La promulgation de la loi intervient dans un contexte particulièrement tendu. Depuis la destitution du président islamiste, Mohamad Morsi, l’Egypte est secouée par une vague de terrorisme. Les groupes terroristes, comme Ansar Beit Al-Maqdess, opèrent principalement dans le Sinaï et prennent pour cible la police et l’armée. L’Etat accuse par ailleurs les Frères musulmans ou des groupuscules leur étant affiliés, d’être derrière les explosions qui ont eu lieu au Caire et dans plusieurs gouvernorats. « Cette loi vise à combler le vide législatif dû à l’absence d’une réglementation juridique sur le terrorisme. L’article 86 du code pénal définit le terrorisme de manière générale, mais ne définit pas en détail les actes et les entités terroristes. Cette loi permettra de poursuivre toute la filière terroriste et pas seulement les exécutants », explique l’avocat Khaled Abou-Bakr.

Méfiance et préoccupation

Des dangers qui n’empêchent pas des ONG et des activistes d’exprimer leur vive préoccupation, quant à cette législation et son impact. Les opposants à la loi craignent notamment qu’elle se transforme en un moyen de répression, critiquant l’ambiguïté de ses termes. 21 ONG ont ainsi émis un communiqué dénonçant « une loi accordant des pouvoirs excessifs aux autorités et permettant à l’Etat de resserrer l’étau autour du militant anti-régime ».
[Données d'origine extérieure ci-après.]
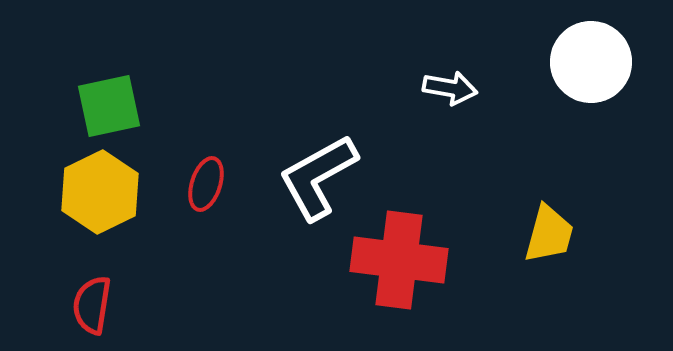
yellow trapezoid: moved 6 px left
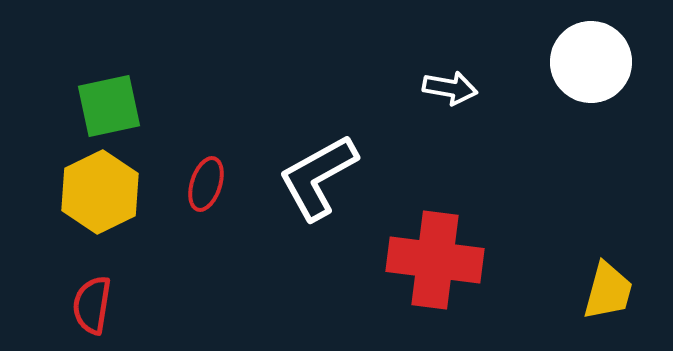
yellow trapezoid: moved 59 px right, 57 px down
red cross: moved 36 px right
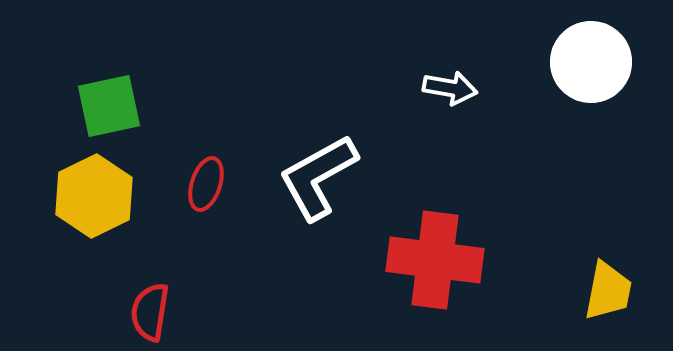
yellow hexagon: moved 6 px left, 4 px down
yellow trapezoid: rotated 4 degrees counterclockwise
red semicircle: moved 58 px right, 7 px down
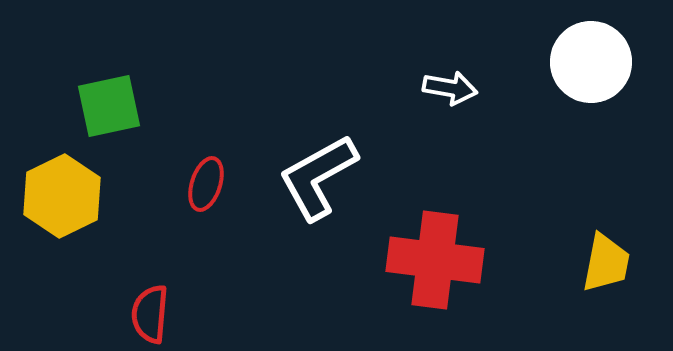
yellow hexagon: moved 32 px left
yellow trapezoid: moved 2 px left, 28 px up
red semicircle: moved 2 px down; rotated 4 degrees counterclockwise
Mohamad Fouad, membre du bureau politique du mouvement du 6 Avril, rejette la loi qui, selon lui, met dans un seul panier les mouvements terroristes et les mouvements d’opposition pacifiques. « C’est ce genre de loi restrictive qui favorise les organisations clandestines et poussent les jeunes à basculer dans la violence et le terrorisme dans un horizon politique quasi-bloqué. Le gouvernement essaye de profiter des troubles politiques pour intimider ses opposants », accuse-t-il.
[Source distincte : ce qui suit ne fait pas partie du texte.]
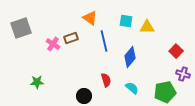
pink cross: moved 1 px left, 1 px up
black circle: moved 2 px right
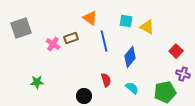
yellow triangle: rotated 28 degrees clockwise
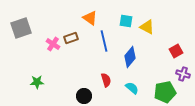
red square: rotated 16 degrees clockwise
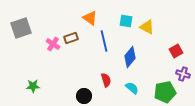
green star: moved 4 px left, 4 px down
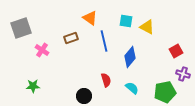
pink cross: moved 11 px left, 6 px down
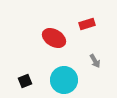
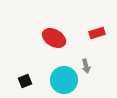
red rectangle: moved 10 px right, 9 px down
gray arrow: moved 9 px left, 5 px down; rotated 16 degrees clockwise
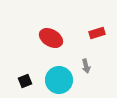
red ellipse: moved 3 px left
cyan circle: moved 5 px left
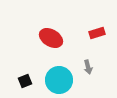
gray arrow: moved 2 px right, 1 px down
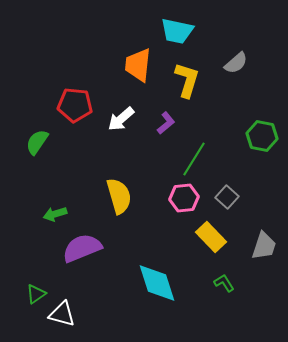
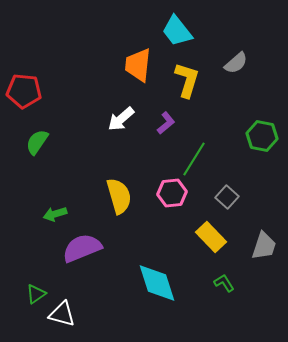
cyan trapezoid: rotated 40 degrees clockwise
red pentagon: moved 51 px left, 14 px up
pink hexagon: moved 12 px left, 5 px up
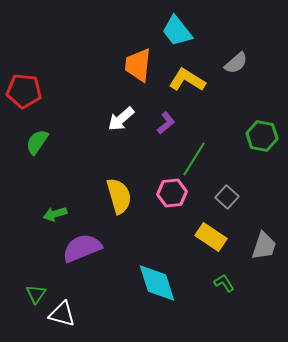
yellow L-shape: rotated 75 degrees counterclockwise
yellow rectangle: rotated 12 degrees counterclockwise
green triangle: rotated 20 degrees counterclockwise
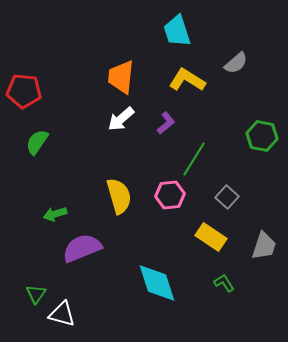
cyan trapezoid: rotated 20 degrees clockwise
orange trapezoid: moved 17 px left, 12 px down
pink hexagon: moved 2 px left, 2 px down
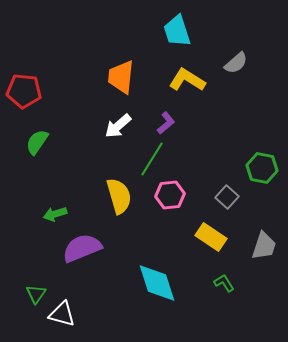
white arrow: moved 3 px left, 7 px down
green hexagon: moved 32 px down
green line: moved 42 px left
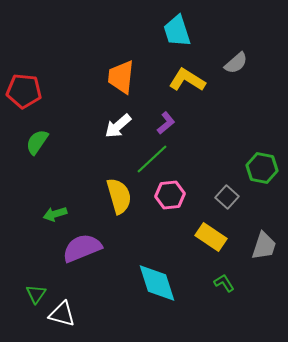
green line: rotated 15 degrees clockwise
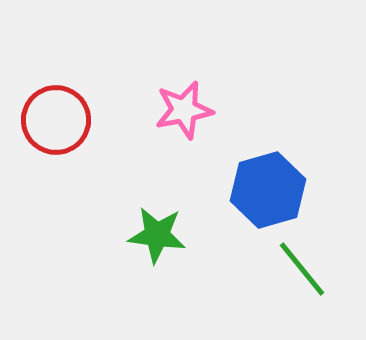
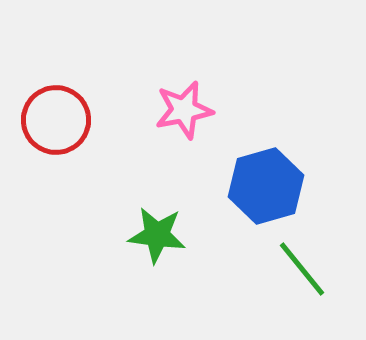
blue hexagon: moved 2 px left, 4 px up
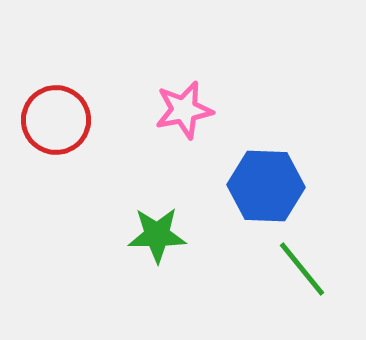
blue hexagon: rotated 18 degrees clockwise
green star: rotated 8 degrees counterclockwise
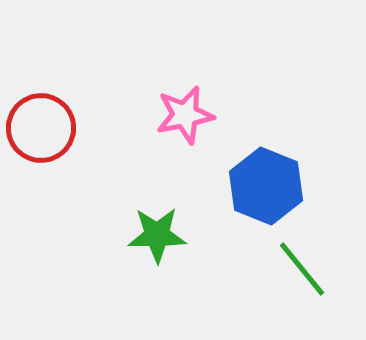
pink star: moved 1 px right, 5 px down
red circle: moved 15 px left, 8 px down
blue hexagon: rotated 20 degrees clockwise
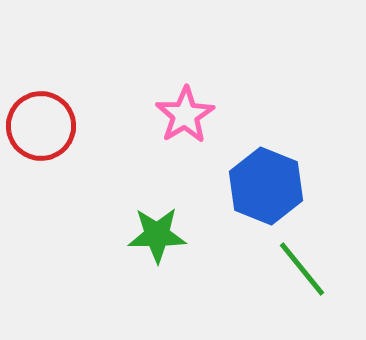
pink star: rotated 20 degrees counterclockwise
red circle: moved 2 px up
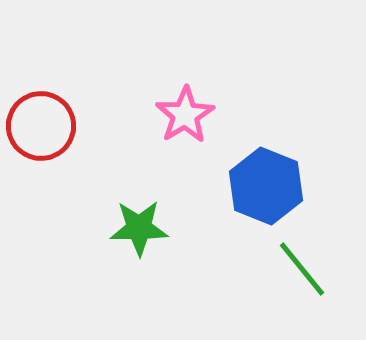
green star: moved 18 px left, 7 px up
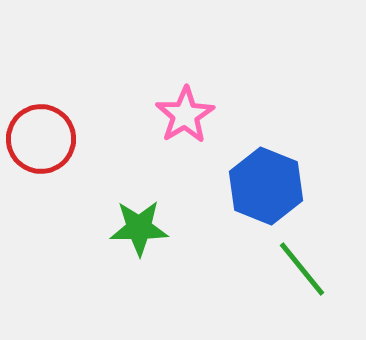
red circle: moved 13 px down
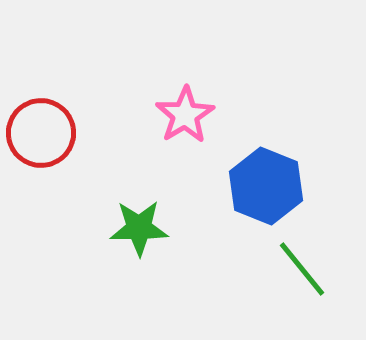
red circle: moved 6 px up
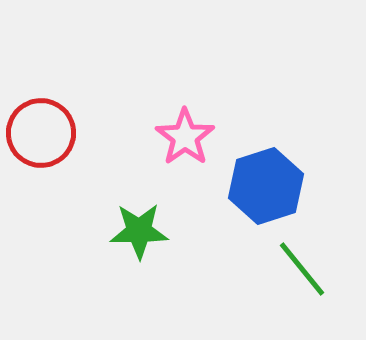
pink star: moved 22 px down; rotated 4 degrees counterclockwise
blue hexagon: rotated 20 degrees clockwise
green star: moved 3 px down
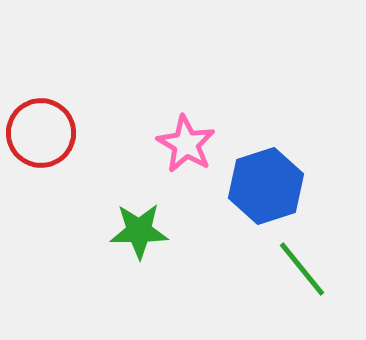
pink star: moved 1 px right, 7 px down; rotated 6 degrees counterclockwise
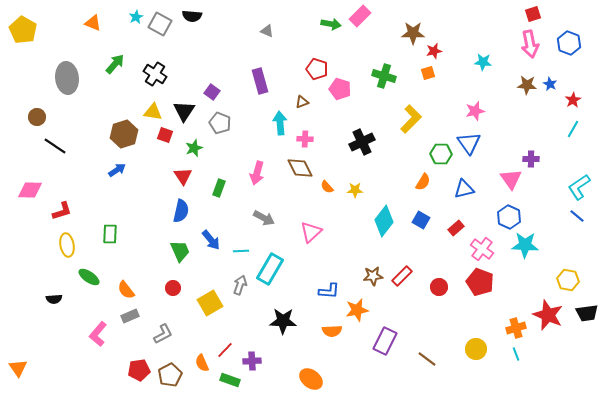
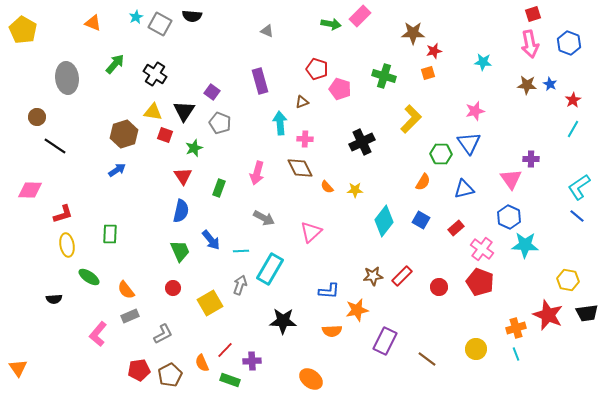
red L-shape at (62, 211): moved 1 px right, 3 px down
Mohamad Zaree, avocat et président de l’Organisation arabe pour la réforme pénale, s’oppose au fait que la nouvelle loi élargit délibérément la définition des « actes terroristes », pour englober un grand nombre de crimes, mais aussi d’actes de nature « légales et pacifiques », qui relèvent de la liberté d’expression comme le droit au rassemblement, à la manifestation ou à la grève. Il donne l’exemple de l’article prévoyant la saisie ou le gel des avoirs des « entités terroristes » et de ceux qui les financent ou les soutiennent, y compris par le discours. « Cela ouvre la voie à la poursuite de quiconque qui défend par exemple la confrérie des Frères musulmans sur Internet, ou qui critique une mesure prise contre eux. Ce qui contredit la liberté de pensée et d’expression garantie par la Constitution ». Il évoque aussi l’article permettant aux autorités d’agir contre tout individu ou groupe représentant une menace pour la sécurité nationale, y compris en perturbant les transports publics. « Il s’agit d’un texte à haut risque. Cet article peut s’appliquer aux grèves ou aux manifestations. Aussi une ONG oeuvrant en faveur des droits des minorités religieuses peut être fermée et ses membres poursuivis au motif que cette organisation porte atteinte à l’unité nationale. Surtout que les termes rhétoriques, comme unité nationale, paix sociale ou sécurité nationale, ne sont pas bien définis pour préciser les actes y portant atteinte. Cette ambiguïté des textes justifie l’inquiétude des forces libérales et révolutionnaires de voir cette loi utilisée pour resserrer l’étau autour de l’opposition ou réprimer toute forme de contestation », avoue Zaree, tout en réaffirmant la nécessité de lutter contre le terrorisme et le droit de l’Etat de maintenir l’ordre public.

Il ajoute que l’inclusion de personnes sur les listes terroristes est un processus délicat qui nécessite des informations vérifiées et surtout neutres. Selon lui, la personne ou l’entité soupçonnée de représenter un danger pour la sécurité nationale doit être soumise à une enquête par le Parquet général et jugé devant la Justice. Des craintes injustifiées, selon Mosallam qui rappelle que la loi garantit le droit de présenter des recours devant la Justice et les procédures de classification de terroriste se basent sur des enquêtes fiables.